Daß dieser Beschluß entgegen § 22 Abs. 1 S. 1 WEG lediglich mehrheitlich und nicht einstimmig gefaßt wurde, hat zwar seine Rechtswidrigkeit zur Folge. Dies hätte jedoch im Wege der Beschlußanfechtung innerhalb der Frist des § 23 Abs. 4 WEG geltend gemacht werden müssen. Da eine solche Anfechtung nicht erfolgt ist, ist der Eigentümerbeschluß bestandskräftig geworden und gerichtlich auch nicht mehr darauf zu überprüfen, ob sein Inhalt ordnungsgemäßer Verwaltung entspricht.

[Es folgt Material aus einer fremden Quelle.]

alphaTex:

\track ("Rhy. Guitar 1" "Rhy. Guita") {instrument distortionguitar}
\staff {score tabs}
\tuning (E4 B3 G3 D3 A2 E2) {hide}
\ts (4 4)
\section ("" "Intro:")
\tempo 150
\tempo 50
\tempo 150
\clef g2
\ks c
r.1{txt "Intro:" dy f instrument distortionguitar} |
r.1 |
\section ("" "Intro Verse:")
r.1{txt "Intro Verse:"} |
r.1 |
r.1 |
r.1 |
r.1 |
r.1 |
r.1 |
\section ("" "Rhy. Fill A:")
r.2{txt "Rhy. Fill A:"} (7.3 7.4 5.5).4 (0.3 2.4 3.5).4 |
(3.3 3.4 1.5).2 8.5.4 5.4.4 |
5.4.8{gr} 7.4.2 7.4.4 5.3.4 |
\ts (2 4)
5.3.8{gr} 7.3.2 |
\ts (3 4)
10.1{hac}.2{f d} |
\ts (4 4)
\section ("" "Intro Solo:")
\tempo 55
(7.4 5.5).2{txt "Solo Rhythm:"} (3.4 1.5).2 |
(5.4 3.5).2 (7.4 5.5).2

Nichtigkeitsgründe, die der Wirksamkeit dieser Beschlußfassung entgegenstehen könnten, sind ebenfalls nicht ersichtlich. Über die Zulässigkeit einer baulichen Veränderung eine Willensbildung der Gemeinschaft herbeizuführen, gehört gerade zu den Aufgaben der Wohnungseigentümer. Daran ändert auch nichts, daß zu diesem Zeitpunkt das Amtsgericht die Antragsgegner bereits verpflichtet hatte, die Mauern zu entfernen und den vorherigen baulichen Zustand wiederherzustellen. Ein Mehrheitsbeschluß, der eine bauliche Veränderung zum Gegenstand hat, ist nicht etwa wegen absoluter Unzuständigkeit der Wohnungseigentümer nichtig (vgl. BayObLG, WuM 2004, 744, zitiert nach juris). Ebensowenig beinhaltet der Beschluß einen Verstoß gegen öffentlich-rechtliche Vorschriften baurechtlichen Inhalts. Die Errichtung von Mauern, die wie hier eine Höhe von zwei Metern nicht überschreiten, bedarf nach § 62 Abs. 1 Nr. 6 a BauOBln keiner Baugenehmigung. Wie aus dem Schreiben des Bezirksamts Marzahn-Hellersdorf vom 12. Juni 2006 hervorgeht, bestehen zudem keine planungsrechtlichen Einwände der Baubehörde gegen die von den Antragsgegnern durchgeführten baulichen Maßnahmen.
Leitsatz
häufig von der Redaktion verfasst
Nach bisheriger Rechtslage konnten Wohnungseigentümer bauliche Veränderungen nicht mehrheitlich beschließen, soweit sie über (modernisierende) Instandsetzungsmaßnahmen hinausgehen. Ob ein gleichwohl ergehender Mehrheitsbeschluß nur anfechtbar oder darüber hinaus nichtig ist, kann zweifelhaft sein.
Der Fall
Bearbeitung des Verlags, keine Aussage des Gerichts
Wohnungseigentümer hatten auf Sondernutzungsflächen eigenmächtig Trennmauern errichtet. Andere Eigentümer, die sich dadurch gestört fühlten, machten erstinstanzlich erfolgreich einen Beseitigungsanspruch geltend. Während des Beschwerdeverfahrens beschloß die Eigentümergemeinschaft mehrheitlich, daß die Baumaßnahmen genehmigt würden. Dieser Beschluß wurde nicht angefochten.
Die Entscheidung
Bearbeitung des Verlags, keine Aussage des Gerichts
Mit Beschluß vom 2. Februar 2007 stellte das LG Berlin fest, daß der Mehrheitsbeschluß über die Genehmigung der Baumaßnahmen zwar rechtswidrig gewesen sei, aber nunmehr nach Ablauf der Anfechtungsfrist Bestandskraft erlangt habe. Der Beschluß sei nicht wegen absoluter Unzuständigkeit der Wohnungseigentümer nichtig. Der Beseitigungsanspruch bestehe daher nicht mehr.
Anmerkung
Bearbeitung des Verlags, keine Aussage des Gerichts
Wann ein Beschluß der Eigentümerversammlung nur anfechtbar ist und wann ohne weiteres nichtig, kann im Einzelfall zweifelhaft sein. So hat die Rechtsprechung Nichtigkeit angenommen bei Eingriff in das Sondernutzungsrecht durch Mehrheitsbeschluß (OLG Köln NZM 2002, 612) oder bei einer Umlage für eine nur mehrheitlich beschlossene Baumaßnahme (OLG Schleswig WuM 2007, 213). Bei Unklarheiten sollten jedenfalls Wohnungseigentümer einen Mehrheitsbeschluß immer in der Monatsfrist des § 23 Abs. 4 WEG anfechten.